00 07/08/2010 01:23
Il primo paese in Sudamerica ad ufficializzare i diritti delle coppie omosessuali, nonostante le forti proteste

 

Matrimonio gayIl Senato argentino ha approvato il matrimonio tra persone dello stesso sesso. Quando la Presidente Cristina Kirchner sancirà la riforma (e lo farà lei, avendola pienamente sostenuta) il Paese sarà il primo del nostro machista Sud America a universalizzare tale diritto. Gay e lesbiche potranno formare ufficialmente una coppia, con gli stessi diritti degli eterosessuali, incluso quello all'eredità, alla pensione e all'adozione di figli. Ci sono state forti proteste, sia contro sia a favore della riforma legislativa, ma alla fine ha vinto la ragione – una vittoria da attribuire alla società civile argentina e alle organizzazioni a sostegno dei diritti degli omosessuali.

Ciò dimostra, una volta di più, che la discussione su quale dei due Paesi abbia il miglior calcio rimane aperta, mentre in termini di civilizzazione il Brasile ha ancora parecchio da imparare dal fratello sudamericano.

Qui in Brasile, l’Avvocatura generale dell'Unione (AGU) ha preso posizione a difesa delle unioni omosessuali stabili. In nome della Presidenza della Repubblica, la AGU ha sostenuto che le relazioni omosessuali esistono indipendentemente dalla presenza o meno di tutela legale, sebbene alcuni Paesi abbiano già modificato la propria legislazione per includere tale possibilità. Il parere in materia appoggia la Procura Generale della Repubblica, che ha chiesto al Tribunale supremo federale di dichiarare incostituzionale l’articolo del Codice Civile che considera possibili solo le unioni tra uomini e donne.

In Argentina, per consentire il matrimonio gay, è stata modificata la legge, sostituendo l’espressione "uomini e donne" con il termine "coniugi". Le analoghe proposte presentate nel Parlamento brasiliano, per consentire l’unione civile tra persone dello stesso sesso, sono lungi dall’essere approvate. E la questione del matrimonio resta annosa. In fin dei conti, è pur sempre un peccato…

Nonostante l’influenza di gruppi religiosi contrari al cambiamento, prima o poi anche in Brasile verranno modificate tali norme, garantendo dignità e sconfiggendo i pregiudizi. Qualcosa va già cambiando pian piano: un uomo riesce a estendere la copertura previdenziale al suo compagno, una donna ottiene la pensione della compagna. Il problema è che questo percorso va rivelandosi assai lento, quando in realtà dovrebbe essere rapido per consentire a quanti vivono oggi di godere di questa nuova realtà.

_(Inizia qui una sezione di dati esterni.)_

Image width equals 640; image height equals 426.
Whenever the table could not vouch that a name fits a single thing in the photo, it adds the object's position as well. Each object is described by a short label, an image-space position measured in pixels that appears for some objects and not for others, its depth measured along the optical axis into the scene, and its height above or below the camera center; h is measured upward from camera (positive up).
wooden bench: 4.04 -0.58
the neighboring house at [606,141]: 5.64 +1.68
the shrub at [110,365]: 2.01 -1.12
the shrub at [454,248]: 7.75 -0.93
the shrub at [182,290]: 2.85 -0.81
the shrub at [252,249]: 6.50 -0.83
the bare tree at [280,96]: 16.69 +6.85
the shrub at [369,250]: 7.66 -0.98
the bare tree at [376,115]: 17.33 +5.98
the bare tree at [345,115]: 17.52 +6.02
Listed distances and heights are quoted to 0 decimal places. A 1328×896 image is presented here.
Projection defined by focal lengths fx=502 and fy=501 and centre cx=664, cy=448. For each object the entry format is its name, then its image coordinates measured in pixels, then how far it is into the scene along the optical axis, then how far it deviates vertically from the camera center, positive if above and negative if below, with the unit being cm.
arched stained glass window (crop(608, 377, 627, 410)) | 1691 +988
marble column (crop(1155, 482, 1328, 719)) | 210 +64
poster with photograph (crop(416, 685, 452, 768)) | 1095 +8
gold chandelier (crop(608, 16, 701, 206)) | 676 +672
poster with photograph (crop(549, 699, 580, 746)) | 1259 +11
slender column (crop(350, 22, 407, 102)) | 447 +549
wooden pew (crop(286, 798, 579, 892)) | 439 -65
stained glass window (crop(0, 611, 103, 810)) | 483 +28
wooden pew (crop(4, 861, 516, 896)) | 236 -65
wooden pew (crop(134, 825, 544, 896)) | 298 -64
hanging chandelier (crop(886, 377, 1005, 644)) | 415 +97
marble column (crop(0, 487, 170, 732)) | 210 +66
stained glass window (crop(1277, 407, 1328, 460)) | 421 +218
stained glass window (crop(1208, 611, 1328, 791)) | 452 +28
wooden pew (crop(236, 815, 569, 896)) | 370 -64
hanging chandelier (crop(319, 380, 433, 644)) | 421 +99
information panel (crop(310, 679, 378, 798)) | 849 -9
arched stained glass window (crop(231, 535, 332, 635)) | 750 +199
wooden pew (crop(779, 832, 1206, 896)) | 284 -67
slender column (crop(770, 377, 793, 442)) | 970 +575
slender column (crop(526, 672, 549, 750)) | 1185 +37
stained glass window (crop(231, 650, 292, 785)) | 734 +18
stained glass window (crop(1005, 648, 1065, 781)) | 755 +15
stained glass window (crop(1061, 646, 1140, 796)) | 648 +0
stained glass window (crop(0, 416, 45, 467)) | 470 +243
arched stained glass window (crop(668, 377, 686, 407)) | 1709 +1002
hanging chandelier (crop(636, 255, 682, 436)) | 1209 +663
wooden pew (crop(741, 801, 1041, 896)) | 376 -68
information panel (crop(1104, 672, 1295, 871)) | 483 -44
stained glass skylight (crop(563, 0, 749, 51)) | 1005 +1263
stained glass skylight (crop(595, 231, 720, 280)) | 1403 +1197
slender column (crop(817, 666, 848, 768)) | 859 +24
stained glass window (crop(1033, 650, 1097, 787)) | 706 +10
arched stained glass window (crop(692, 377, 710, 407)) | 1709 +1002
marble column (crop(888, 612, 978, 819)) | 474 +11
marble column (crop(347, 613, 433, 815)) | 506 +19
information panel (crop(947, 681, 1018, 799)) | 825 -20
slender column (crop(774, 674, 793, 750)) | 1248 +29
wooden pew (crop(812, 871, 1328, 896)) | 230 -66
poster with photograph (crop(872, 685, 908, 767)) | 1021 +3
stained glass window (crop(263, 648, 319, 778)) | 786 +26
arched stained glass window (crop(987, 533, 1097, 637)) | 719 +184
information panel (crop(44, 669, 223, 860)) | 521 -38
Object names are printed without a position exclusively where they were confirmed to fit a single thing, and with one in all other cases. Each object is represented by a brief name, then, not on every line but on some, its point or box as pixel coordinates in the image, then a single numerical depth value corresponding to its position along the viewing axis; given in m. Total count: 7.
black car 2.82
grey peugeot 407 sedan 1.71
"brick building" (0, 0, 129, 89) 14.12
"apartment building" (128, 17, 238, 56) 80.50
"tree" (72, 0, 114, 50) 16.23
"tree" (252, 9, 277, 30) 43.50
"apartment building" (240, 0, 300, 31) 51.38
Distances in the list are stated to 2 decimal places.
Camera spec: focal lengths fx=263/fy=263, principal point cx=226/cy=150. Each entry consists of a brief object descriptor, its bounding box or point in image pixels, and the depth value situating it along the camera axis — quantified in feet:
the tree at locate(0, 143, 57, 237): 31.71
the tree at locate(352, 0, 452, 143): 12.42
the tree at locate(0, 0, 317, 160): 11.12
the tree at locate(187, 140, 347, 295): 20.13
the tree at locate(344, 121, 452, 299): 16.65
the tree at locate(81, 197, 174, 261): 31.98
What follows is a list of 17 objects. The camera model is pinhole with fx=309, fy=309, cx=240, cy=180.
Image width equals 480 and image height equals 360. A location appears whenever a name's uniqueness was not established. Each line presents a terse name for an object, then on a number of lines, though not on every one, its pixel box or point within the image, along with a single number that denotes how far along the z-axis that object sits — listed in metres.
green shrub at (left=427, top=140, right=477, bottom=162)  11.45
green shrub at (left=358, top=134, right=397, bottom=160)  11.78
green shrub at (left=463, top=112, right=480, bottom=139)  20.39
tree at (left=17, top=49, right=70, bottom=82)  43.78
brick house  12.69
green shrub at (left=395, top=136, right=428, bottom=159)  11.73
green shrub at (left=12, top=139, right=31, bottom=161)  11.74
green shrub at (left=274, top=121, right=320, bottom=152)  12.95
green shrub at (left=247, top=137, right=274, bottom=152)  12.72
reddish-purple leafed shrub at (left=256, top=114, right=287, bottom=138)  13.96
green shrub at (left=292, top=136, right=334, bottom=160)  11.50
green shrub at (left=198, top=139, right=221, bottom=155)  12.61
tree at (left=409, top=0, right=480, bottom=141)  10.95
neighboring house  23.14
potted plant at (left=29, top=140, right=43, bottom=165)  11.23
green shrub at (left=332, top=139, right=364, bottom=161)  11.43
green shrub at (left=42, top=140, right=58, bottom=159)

È assurdo che nel secondo millennio la nostra società stia ancora discutendo se si debbano universalizzare o meno tali diritti. Che gay e lesbiche vengano picchiati e uccisi per strada solo perché hanno osato essere diversi dalla massa. Che seguaci di una supposta verità divina taccino di peccato il comportamento altrui e condannino i diversi a una vita d’inferno in Terra.

Quel Parlamento che oggi non sembra prestare attenzione alle proposte di riforma, è il frutto del tessuto sociale nel quale si inserisce – e, sì, il pandemonio che dà vita alle notizie di criminalità, pardon, di politica, è un riflesso di noi stessi. In termini pratici, una (mancata) decisione legislativa racchiude gli stessi pregiudizi delle battute maligne contro i gay o dei piccoli atteggiamenti machisti che noi (me incluso) assumiamo nella vita di tutti i giorni. La differenza sta nella dimensione dell’impatto, non nella sua natura.

Attribuiamo la colpa al processo formativo brasiliano, all’eredità patriarcale portoghese, alle imposizioni religiose, al Giardino dell'Eden e così via. È più facile affermare che siamo il frutto di qualcosa, che siamo condizionati dal passato, piuttosto che tentare di reagire a un’inerzia che mantiene la distinzione tra cittadini di prima classe (uomini, ricchi, bianchi, eterosessuali) e di seconda classe (donne, poveri, neri e indigeni, omosessuali, ecc.). È una lotta ingloriosa, ma necessaria. E ci richiede di riflettere profondamente sui nostri comportamenti. Alla fine, sarà una scelta fra la barbarie dell’intolleranza e la civilizzazione.